This time last year, China appeared to be bouncing back from the effects of the coronavirus pandemic and leading the world’s economic recovery after a pandemic-induced slowdown. But after a recent spike in infections that confined an estimated 50 million people to lockdown, the “Zero COVID” policy that initially kept the worst of the coronavirus at bay is now the biggest threat to China’s economic growth.
China’s economy exceeded market expectations in the first quarter of 2022, growing 4.8 percent, according to data released Monday by the country’s National Bureau of Statistics. The figure is a decline from the previous year’s 8.1 percent growth, but slightly higher than the 4 percent growth seen in the fourth quarter of 2021. Though Chinese officials have pointed to the improved quarterly performance as evidence of the economy’s resilience, other indicators looked less promising. Retail sales tumbled 2 percent in March and shrank by 3.5 percent compared to the same period last year. The national unemployment rate also increased in March, exceeding Beijing’s targeted ceiling of 5.5 percent to reach a nearly two-year high of 5.8 percent in March.

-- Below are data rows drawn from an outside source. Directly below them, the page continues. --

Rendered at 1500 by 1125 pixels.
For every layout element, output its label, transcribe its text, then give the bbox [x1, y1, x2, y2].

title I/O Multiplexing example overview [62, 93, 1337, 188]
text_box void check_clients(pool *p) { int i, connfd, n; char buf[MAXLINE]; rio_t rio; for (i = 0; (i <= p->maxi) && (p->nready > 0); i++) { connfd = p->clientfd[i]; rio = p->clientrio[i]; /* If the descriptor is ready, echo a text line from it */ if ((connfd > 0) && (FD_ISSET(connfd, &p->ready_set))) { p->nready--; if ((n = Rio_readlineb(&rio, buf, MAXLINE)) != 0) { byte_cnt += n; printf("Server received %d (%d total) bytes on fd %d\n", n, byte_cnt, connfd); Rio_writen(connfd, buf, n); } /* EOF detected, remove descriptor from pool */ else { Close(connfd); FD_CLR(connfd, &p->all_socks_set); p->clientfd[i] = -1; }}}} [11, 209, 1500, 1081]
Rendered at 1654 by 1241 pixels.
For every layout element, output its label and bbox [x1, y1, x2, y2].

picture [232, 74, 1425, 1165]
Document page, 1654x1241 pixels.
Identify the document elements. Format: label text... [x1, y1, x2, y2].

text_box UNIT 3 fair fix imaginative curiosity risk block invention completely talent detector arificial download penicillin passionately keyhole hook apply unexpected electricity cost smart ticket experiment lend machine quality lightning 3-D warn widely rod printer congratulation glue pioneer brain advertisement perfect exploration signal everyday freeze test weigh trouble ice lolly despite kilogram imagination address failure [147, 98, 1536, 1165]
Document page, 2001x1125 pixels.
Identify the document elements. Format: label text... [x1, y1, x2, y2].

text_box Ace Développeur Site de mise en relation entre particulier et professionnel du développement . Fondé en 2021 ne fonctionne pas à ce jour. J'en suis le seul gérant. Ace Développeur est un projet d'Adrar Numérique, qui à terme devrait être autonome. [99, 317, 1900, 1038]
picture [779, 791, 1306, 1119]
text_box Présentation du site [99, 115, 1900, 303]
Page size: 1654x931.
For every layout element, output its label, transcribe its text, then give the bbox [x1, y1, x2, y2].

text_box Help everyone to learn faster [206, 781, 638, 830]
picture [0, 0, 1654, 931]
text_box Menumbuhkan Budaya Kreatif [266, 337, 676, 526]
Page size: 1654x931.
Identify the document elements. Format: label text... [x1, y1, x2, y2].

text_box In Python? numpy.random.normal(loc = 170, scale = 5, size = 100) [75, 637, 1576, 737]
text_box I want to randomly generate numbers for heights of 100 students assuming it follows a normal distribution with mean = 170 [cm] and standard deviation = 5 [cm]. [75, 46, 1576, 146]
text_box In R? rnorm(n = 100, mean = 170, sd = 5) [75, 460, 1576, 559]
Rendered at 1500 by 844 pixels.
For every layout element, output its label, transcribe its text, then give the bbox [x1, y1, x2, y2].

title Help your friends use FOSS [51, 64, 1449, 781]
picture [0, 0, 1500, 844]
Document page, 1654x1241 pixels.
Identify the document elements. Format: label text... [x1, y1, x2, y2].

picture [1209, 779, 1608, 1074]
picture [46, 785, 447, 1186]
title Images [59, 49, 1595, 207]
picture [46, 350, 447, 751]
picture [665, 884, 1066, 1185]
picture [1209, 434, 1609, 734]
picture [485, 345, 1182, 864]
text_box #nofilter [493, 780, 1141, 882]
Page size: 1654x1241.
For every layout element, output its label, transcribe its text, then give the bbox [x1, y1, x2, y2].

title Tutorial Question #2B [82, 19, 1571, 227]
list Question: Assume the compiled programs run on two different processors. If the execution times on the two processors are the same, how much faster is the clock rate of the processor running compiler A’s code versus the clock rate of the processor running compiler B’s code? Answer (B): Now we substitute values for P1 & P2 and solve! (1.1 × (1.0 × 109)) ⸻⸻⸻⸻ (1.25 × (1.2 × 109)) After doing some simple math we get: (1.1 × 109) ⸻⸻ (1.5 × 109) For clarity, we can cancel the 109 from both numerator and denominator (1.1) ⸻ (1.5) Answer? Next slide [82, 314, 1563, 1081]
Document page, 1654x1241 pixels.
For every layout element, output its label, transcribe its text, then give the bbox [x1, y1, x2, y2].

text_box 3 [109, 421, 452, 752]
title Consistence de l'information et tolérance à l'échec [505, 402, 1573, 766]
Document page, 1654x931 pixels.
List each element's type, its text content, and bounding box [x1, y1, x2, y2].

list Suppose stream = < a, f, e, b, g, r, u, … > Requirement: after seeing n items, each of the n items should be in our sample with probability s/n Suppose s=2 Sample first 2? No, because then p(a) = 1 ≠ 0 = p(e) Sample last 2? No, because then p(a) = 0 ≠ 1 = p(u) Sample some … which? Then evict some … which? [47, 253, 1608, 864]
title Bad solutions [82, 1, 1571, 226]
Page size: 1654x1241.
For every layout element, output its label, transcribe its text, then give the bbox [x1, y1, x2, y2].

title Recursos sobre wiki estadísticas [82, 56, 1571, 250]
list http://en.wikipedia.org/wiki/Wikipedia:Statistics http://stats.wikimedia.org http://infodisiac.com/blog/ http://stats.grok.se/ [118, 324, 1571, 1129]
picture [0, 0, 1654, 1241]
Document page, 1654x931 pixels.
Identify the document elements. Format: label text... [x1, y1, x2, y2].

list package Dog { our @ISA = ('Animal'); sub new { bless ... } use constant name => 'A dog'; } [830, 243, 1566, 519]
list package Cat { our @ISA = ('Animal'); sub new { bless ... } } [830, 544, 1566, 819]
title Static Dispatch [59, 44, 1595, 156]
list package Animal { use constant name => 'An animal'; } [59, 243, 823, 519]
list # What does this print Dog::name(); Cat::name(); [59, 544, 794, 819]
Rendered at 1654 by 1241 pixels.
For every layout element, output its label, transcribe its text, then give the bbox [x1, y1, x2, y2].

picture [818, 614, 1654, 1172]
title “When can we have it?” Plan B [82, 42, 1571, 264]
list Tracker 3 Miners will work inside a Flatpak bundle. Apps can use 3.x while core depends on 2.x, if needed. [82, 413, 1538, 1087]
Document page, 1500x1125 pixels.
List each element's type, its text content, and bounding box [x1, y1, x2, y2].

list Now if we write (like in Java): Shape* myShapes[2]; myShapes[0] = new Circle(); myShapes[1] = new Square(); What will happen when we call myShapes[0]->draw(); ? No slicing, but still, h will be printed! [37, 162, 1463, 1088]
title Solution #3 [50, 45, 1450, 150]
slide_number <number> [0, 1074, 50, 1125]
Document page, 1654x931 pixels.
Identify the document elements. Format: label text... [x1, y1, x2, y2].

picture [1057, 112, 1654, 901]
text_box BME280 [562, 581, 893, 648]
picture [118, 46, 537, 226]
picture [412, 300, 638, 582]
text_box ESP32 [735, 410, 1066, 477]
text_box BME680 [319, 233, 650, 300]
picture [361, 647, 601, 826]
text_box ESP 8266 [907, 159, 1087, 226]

Many analysts have warned that “more pain will come” as the current indicators may not fully capture the impact of the lockdowns, which broadened in March amid China’s largest coronavirus outbreak since the pandemic’s onset. “The pandemic has to be the biggest source of risk for China’s growth this year,” Zhennan Li, chief China economist at AllianceBernstein, told the Wall Street Journal.